In fact, daylight saving time can cause a significant seasonal disruption that might have other effects on our bodies.
"When you change clocks to daylight saving time, you don't change anything related to sun time," explained lead researcher Till Roenneberg, PhD, of Ludwig-Maximilians-University in Munich. This is one of those human arrogances--that we can do whatever we want as long as we are disciplined. We forget that there is a biological clock that is as old as living organisms, a clock that cannot be fooled. The pure social change of time cannot fool the clock."
Background
People's circadian rhythm--the body's internal clock—follows the sun and changes depending on where you live. It actually changes in four-minute intervals, exactly the time it takes for the sun to cross one line of longitude, Dr. Roenneberg explained.
"The circadian dock does not conform to the social change," Dr. Roenneberg said. "During the winter, there is a beautiful tracking of dawn in human sleep behavior, which is completely and immediately interrupted when daylight saving time is introduced in March," he said.
Daylight saving time may be one cause of what Dr. Roenneberg calls our lack of seasonality. By seasonality, he means that our internal clock is in tune with the natural change in light throughout the year. "This could have long-term effects," he said.
Study #1
Dr. Roenneberg's group collected data on the sleep patterns of 55,000 people in Central Europe. The researchers found that sleep time on days off work when daylight saving time took effect followed the seasonal progression of dawn under standard time, but not under daylight saving time.
Study #2
In another study, Dr. Roenneberg's group looked at the timing of sleep and activity for eight weeks during the change to daylight saving time in 50 people, taking into account each person's natural clock preferences, or "chronotypes," which range from morning larks to night owls.
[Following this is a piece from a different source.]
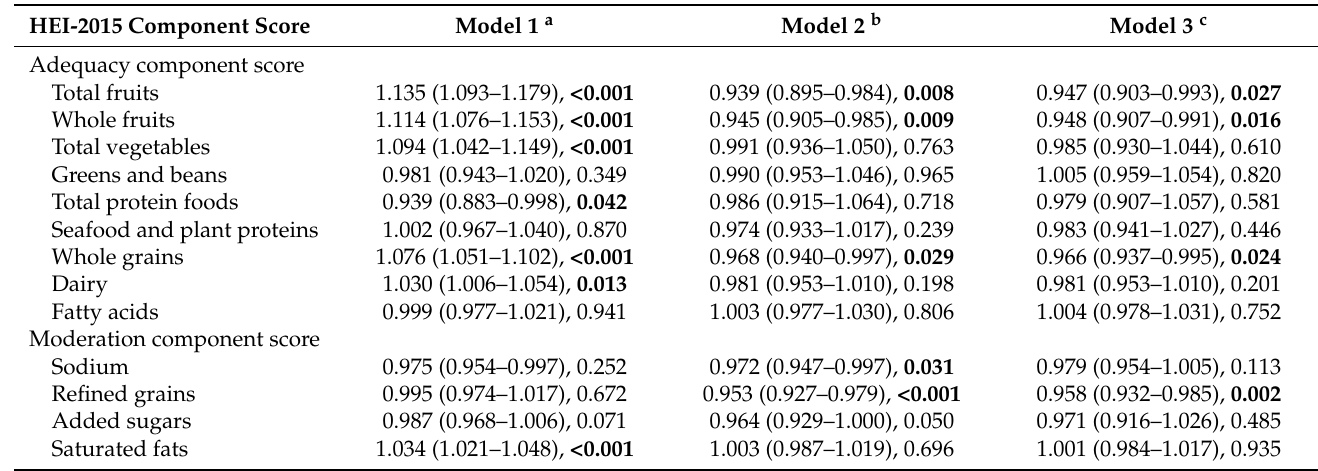
Table 4. Associations of HEI-2015 components with cataract.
For both morning larks and night owls, timing for sleep and peak activity easily adjusted when daylight saving time ended in the fall. However, it never adjusted to the return to daylight saving time in spring. This was especially true for night owls-those who stay up late and sleep late.
Implication
"If we didn't change to daylight saving time, people would adjust to dawn during the summer and again to dawn in the autumn," said Dr. Roenneberg. "But this natural adjustment is interrupted by daylight saving time," he said.
"It is not surprising that when you change our time to respond to something other than the sun and daylight that different chronotypes are going to have a difficult time," said Louis Ptacek, MD, an investigator at the Howard Hughes Medical Institute and director of the Division of Neurogenetics at the University of California, San Francisco.
"Before artificial lighting, humans tended to live much more by the sun cycle," Dr. Ptacek said. "Whereas, now, people stay up all night and turn the lights on, which affects our biological clock. There is no question that we have been changing our clocks long before daylight saving time came along.”
So, it's not surprising that daylight saving time affects our internal clock, Dr. Ptacek said. However, it is no more unnatural than our use of artificial light, he noted.
There is no reason to abandon daylight saving time, Dr. Ptacek added. "There may be societal benefits to daylight saving time, such as saving energy."